▶ **Task instructions**
Update the records between the lines holding "genus: Gamochaeta" and "genus: Hedyotis", inclusive, by swapping every "catalogue" for "catalog" and leaving all else unchanged. Return only those lines.

▶ **Data entries**
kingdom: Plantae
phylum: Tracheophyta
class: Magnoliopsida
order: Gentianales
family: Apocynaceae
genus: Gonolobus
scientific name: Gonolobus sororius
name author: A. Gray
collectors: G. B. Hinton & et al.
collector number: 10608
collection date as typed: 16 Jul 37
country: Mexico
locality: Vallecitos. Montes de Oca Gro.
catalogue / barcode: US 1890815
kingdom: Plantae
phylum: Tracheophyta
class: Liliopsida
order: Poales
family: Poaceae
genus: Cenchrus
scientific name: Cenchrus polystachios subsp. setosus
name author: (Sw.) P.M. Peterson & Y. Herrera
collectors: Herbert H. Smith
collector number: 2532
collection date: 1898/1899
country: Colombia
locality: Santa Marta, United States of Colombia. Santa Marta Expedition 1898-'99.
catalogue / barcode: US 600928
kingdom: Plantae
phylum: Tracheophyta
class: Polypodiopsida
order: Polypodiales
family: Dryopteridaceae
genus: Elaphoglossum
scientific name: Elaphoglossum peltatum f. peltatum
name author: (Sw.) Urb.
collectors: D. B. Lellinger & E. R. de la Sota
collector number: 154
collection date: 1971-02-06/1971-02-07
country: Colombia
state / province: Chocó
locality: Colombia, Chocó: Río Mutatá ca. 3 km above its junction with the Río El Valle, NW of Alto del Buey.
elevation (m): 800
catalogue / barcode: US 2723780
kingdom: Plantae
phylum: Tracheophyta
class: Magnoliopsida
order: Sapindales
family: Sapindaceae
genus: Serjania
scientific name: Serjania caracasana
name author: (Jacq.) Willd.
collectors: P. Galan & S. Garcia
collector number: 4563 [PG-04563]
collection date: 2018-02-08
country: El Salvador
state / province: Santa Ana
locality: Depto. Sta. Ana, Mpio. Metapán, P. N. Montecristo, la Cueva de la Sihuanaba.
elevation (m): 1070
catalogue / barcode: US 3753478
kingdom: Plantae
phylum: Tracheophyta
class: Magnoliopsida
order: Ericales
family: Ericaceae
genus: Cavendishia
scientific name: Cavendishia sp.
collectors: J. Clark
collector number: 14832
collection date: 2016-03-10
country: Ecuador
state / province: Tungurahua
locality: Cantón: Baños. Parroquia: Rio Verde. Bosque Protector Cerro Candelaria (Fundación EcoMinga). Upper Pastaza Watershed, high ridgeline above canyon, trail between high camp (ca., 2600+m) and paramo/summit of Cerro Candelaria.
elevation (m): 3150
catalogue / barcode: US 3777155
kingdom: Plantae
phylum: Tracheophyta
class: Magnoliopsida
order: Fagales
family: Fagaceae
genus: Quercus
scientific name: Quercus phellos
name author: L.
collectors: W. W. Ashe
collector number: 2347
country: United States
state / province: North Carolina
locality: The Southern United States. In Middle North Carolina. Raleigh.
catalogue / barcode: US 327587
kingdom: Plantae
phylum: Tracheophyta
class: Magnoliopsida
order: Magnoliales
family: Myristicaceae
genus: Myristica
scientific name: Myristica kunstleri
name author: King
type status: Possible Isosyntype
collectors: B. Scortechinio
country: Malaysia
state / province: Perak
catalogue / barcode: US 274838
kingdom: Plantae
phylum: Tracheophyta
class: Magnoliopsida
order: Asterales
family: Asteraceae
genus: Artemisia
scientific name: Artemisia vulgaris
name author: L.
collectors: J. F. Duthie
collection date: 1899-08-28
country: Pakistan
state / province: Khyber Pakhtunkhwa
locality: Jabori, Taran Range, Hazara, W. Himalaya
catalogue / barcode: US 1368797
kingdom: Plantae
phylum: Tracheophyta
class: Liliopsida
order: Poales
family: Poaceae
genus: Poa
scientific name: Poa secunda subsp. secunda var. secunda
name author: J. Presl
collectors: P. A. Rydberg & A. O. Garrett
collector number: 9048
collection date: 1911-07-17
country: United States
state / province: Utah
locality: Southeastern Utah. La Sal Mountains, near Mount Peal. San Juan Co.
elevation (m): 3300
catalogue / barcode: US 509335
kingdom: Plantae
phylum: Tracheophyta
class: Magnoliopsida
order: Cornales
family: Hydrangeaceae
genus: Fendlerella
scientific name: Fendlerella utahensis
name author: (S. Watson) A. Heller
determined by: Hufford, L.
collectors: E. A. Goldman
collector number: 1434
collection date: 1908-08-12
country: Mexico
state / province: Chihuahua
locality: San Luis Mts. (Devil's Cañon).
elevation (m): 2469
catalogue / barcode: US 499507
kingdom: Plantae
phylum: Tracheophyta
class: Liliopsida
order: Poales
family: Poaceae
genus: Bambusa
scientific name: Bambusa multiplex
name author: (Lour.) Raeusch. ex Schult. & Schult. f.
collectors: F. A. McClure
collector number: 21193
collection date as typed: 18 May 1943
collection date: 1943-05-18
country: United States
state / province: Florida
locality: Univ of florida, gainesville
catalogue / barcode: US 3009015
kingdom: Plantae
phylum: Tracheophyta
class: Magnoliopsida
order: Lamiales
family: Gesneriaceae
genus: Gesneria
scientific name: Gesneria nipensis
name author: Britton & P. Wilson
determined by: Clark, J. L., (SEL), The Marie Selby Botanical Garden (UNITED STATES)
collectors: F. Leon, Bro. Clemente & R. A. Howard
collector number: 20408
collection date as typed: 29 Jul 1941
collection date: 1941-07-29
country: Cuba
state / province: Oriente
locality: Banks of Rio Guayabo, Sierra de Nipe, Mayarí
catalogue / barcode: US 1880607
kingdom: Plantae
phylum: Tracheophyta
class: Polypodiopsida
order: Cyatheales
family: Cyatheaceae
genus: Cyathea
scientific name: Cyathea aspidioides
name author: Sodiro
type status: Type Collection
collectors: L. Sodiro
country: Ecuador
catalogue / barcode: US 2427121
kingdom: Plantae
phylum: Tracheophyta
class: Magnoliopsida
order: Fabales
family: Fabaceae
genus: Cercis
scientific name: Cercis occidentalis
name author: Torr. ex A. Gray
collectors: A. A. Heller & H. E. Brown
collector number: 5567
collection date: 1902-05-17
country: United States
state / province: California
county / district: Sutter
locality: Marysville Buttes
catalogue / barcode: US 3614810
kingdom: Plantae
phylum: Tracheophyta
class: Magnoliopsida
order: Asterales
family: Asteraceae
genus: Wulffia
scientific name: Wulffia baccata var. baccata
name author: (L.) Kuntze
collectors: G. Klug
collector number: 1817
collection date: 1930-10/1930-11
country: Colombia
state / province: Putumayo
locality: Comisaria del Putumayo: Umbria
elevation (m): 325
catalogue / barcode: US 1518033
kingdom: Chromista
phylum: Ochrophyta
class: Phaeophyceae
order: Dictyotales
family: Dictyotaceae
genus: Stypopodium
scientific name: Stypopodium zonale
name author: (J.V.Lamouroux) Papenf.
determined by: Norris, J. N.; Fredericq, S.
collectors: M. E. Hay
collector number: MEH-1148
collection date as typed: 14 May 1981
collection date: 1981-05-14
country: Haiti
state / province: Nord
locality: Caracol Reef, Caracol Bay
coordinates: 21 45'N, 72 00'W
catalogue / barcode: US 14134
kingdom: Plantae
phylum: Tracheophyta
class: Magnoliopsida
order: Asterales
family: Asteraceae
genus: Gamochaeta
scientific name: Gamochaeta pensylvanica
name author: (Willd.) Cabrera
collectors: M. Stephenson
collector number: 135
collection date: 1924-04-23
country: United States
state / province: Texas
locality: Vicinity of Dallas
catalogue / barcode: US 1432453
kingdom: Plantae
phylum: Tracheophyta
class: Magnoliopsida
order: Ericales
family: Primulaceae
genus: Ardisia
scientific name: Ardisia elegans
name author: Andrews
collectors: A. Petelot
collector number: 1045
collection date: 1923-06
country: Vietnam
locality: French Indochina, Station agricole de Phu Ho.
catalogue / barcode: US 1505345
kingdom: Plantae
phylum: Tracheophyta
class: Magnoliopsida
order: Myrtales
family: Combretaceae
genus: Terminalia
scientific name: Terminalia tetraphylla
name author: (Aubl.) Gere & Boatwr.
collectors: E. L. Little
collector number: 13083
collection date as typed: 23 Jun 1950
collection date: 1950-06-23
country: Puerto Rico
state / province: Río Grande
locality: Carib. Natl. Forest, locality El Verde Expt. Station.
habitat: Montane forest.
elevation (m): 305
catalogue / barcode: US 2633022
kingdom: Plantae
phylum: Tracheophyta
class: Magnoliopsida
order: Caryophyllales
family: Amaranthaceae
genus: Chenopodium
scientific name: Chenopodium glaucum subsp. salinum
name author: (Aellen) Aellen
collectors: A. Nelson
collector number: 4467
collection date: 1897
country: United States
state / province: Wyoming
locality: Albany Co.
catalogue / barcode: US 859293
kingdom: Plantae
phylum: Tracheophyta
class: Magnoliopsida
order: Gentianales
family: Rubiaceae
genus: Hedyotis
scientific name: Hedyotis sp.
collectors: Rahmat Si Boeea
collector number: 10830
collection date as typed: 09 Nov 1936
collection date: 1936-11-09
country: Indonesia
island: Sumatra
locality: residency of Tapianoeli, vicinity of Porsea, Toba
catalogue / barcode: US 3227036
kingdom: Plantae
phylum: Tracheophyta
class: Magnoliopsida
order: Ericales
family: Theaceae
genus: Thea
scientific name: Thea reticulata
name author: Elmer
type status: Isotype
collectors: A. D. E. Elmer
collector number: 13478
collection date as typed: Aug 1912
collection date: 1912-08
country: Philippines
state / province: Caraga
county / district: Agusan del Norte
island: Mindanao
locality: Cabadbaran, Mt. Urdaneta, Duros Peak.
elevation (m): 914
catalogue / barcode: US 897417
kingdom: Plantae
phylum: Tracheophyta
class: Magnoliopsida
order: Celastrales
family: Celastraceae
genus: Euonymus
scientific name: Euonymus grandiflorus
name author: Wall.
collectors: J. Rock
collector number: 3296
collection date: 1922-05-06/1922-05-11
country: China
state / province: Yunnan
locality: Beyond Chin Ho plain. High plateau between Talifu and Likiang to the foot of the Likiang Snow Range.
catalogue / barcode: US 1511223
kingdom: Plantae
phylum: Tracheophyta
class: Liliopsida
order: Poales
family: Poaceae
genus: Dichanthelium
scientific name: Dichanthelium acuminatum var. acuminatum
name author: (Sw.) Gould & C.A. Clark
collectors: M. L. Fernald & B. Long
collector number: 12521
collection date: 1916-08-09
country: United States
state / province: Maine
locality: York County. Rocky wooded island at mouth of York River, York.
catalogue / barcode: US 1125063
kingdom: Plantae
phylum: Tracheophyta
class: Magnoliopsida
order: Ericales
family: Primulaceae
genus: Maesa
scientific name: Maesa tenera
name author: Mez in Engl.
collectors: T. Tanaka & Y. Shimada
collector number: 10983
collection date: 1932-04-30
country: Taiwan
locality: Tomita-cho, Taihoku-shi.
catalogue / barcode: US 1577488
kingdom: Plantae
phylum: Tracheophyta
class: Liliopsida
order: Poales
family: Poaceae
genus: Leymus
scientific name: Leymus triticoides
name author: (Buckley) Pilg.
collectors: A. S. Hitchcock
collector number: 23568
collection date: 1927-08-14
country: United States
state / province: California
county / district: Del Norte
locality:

▶ **Result of the task**
genus: Gamochaeta
scientific name: Gamochaeta pensylvanica
name author: (Willd.) Cabrera
collectors: M. Stephenson
collector number: 135
collection date: 1924-04-23
country: United States
state / province: Texas
locality: Vicinity of Dallas
catalog / barcode: US 1432453
kingdom: Plantae
phylum: Tracheophyta
class: Magnoliopsida
order: Ericales
family: Primulaceae
genus: Ardisia
scientific name: Ardisia elegans
name author: Andrews
collectors: A. Petelot
collector number: 1045
collection date: 1923-06
country: Vietnam
locality: French Indochina, Station agricole de Phu Ho.
catalog / barcode: US 1505345
kingdom: Plantae
phylum: Tracheophyta
class: Magnoliopsida
order: Myrtales
family: Combretaceae
genus: Terminalia
scientific name: Terminalia tetraphylla
name author: (Aubl.) Gere & Boatwr.
collectors: E. L. Little
collector number: 13083
collection date as typed: 23 Jun 1950
collection date: 1950-06-23
country: Puerto Rico
state / province: Río Grande
locality: Carib. Natl. Forest, locality El Verde Expt. Station.
habitat: Montane forest.
elevation (m): 305
catalog / barcode: US 2633022
kingdom: Plantae
phylum: Tracheophyta
class: Magnoliopsida
order: Caryophyllales
family: Amaranthaceae
genus: Chenopodium
scientific name: Chenopodium glaucum subsp. salinum
name author: (Aellen) Aellen
collectors: A. Nelson
collector number: 4467
collection date: 1897
country: United States
state / province: Wyoming
locality: Albany Co.
catalog / barcode: US 859293
kingdom: Plantae
phylum: Tracheophyta
class: Magnoliopsida
order: Gentianales
family: Rubiaceae
genus: Hedyotis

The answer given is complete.